The Government are invited to submit copies of the materials of the pre ‑ investigation inquiries under Articles 144-145 of the Code of Criminal Procedure including the investigating authorities ’ decisions on the applicant ’ s complaints of police ill-treatment, as well as the courts ’ decisions on the applicant ’ s complaints against the investigating authority ’ s decisions, medical certificates and medical experts ’ reports concerning the applicant ’ s injuries and other relevant documents.
3. Did the applicant have at his disposal an effective domestic remedy for his complaints under Article 3 of the Convention as required by Article 13 of the Convention?
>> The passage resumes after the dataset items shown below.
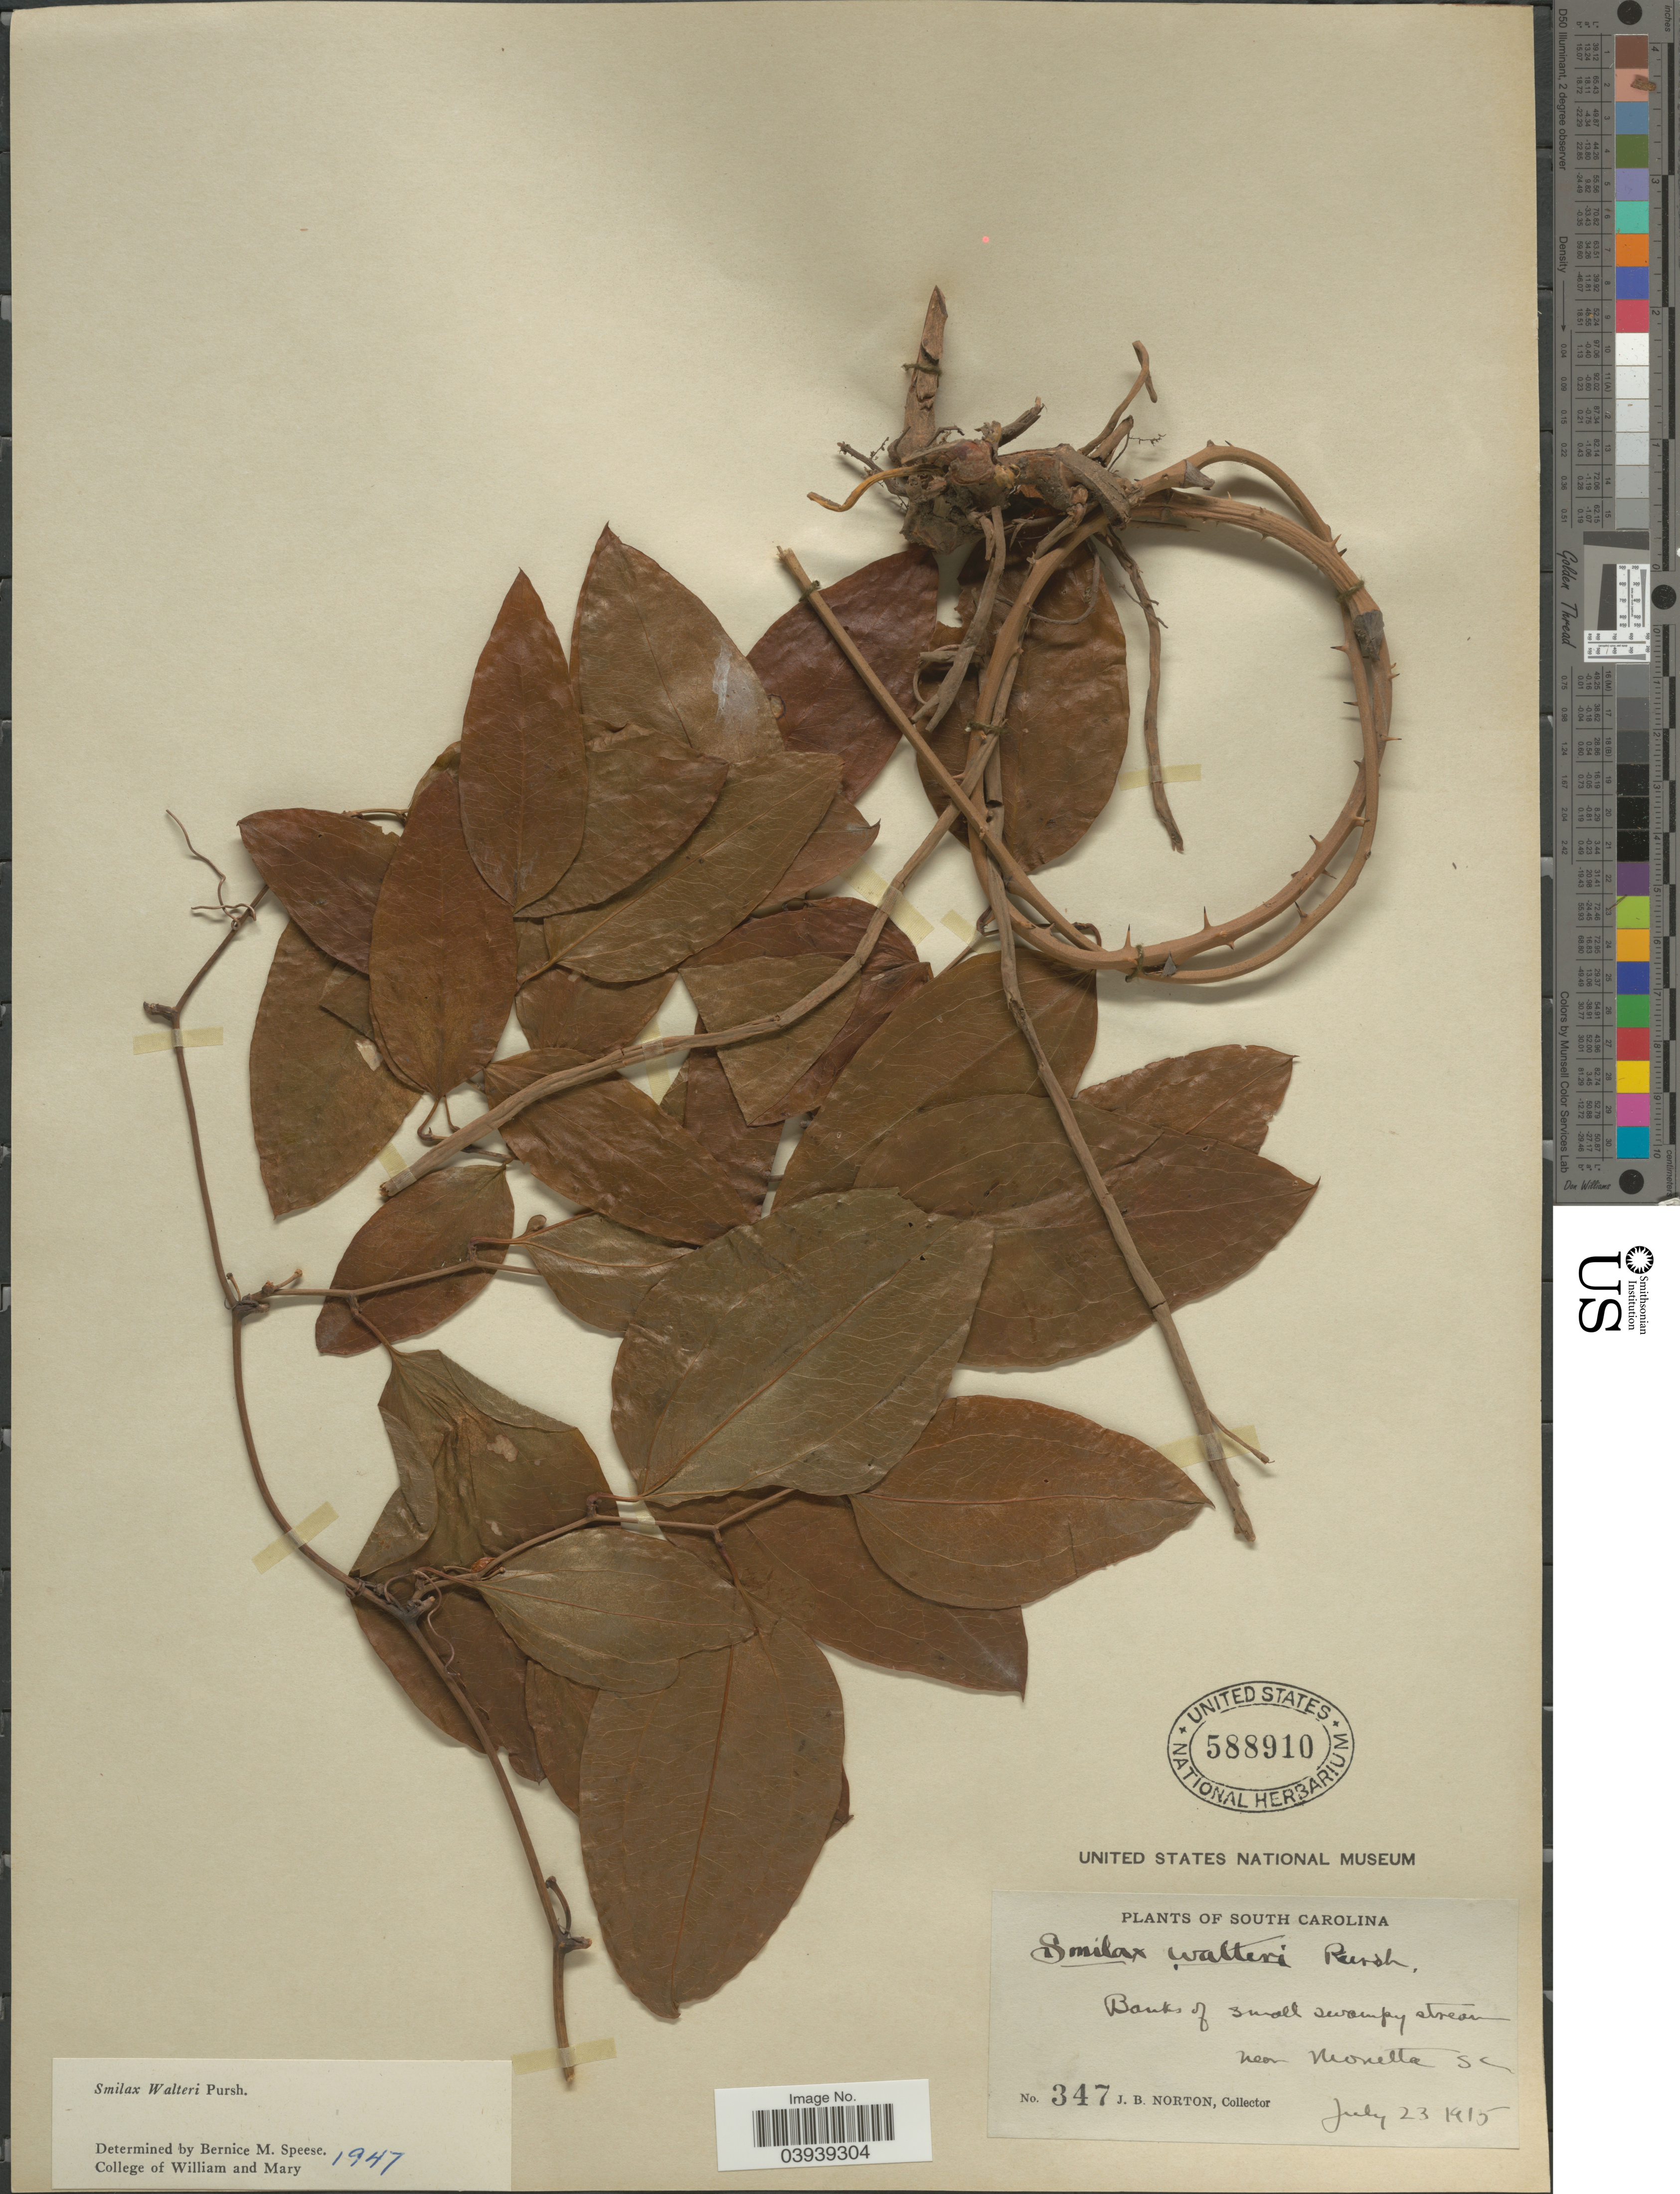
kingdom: Plantae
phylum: Tracheophyta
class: Liliopsida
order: Liliales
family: Smilacaceae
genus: Smilax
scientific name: Smilax walteri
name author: Pursh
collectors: J. B. Norton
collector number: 347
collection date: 1915-07-23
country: United States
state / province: South Carolina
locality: Banks of small swampy stream near Monetta.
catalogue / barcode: US 588910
Specific documents requested: the report on the incident involving the applicant allegedly prepared by the policemen on 5 February 2006 (mentioned on page 1 of the decision not to open criminal proceedings of 6 April 2006, related to another applicant ’ s complaint irrelevant for the present case); records of the applicant ’ s transportation from the IVS to and from the OCU on 8 and 13 February 2006 including information about the time and the police officers involved; records of investigative activities on 8 and 13 February 2006; the decision to annul the refusal to open criminal proceedings of 17 February 2006; records of the courts ’ hearings held by the Leninskiy District Court of Saransk on 8 August 2006 and by the Supreme Court of Mordoviya on 25 October 2006; documents related to the applicant ’ s examination by the doctors in IVS, SIZO, and in the hospital.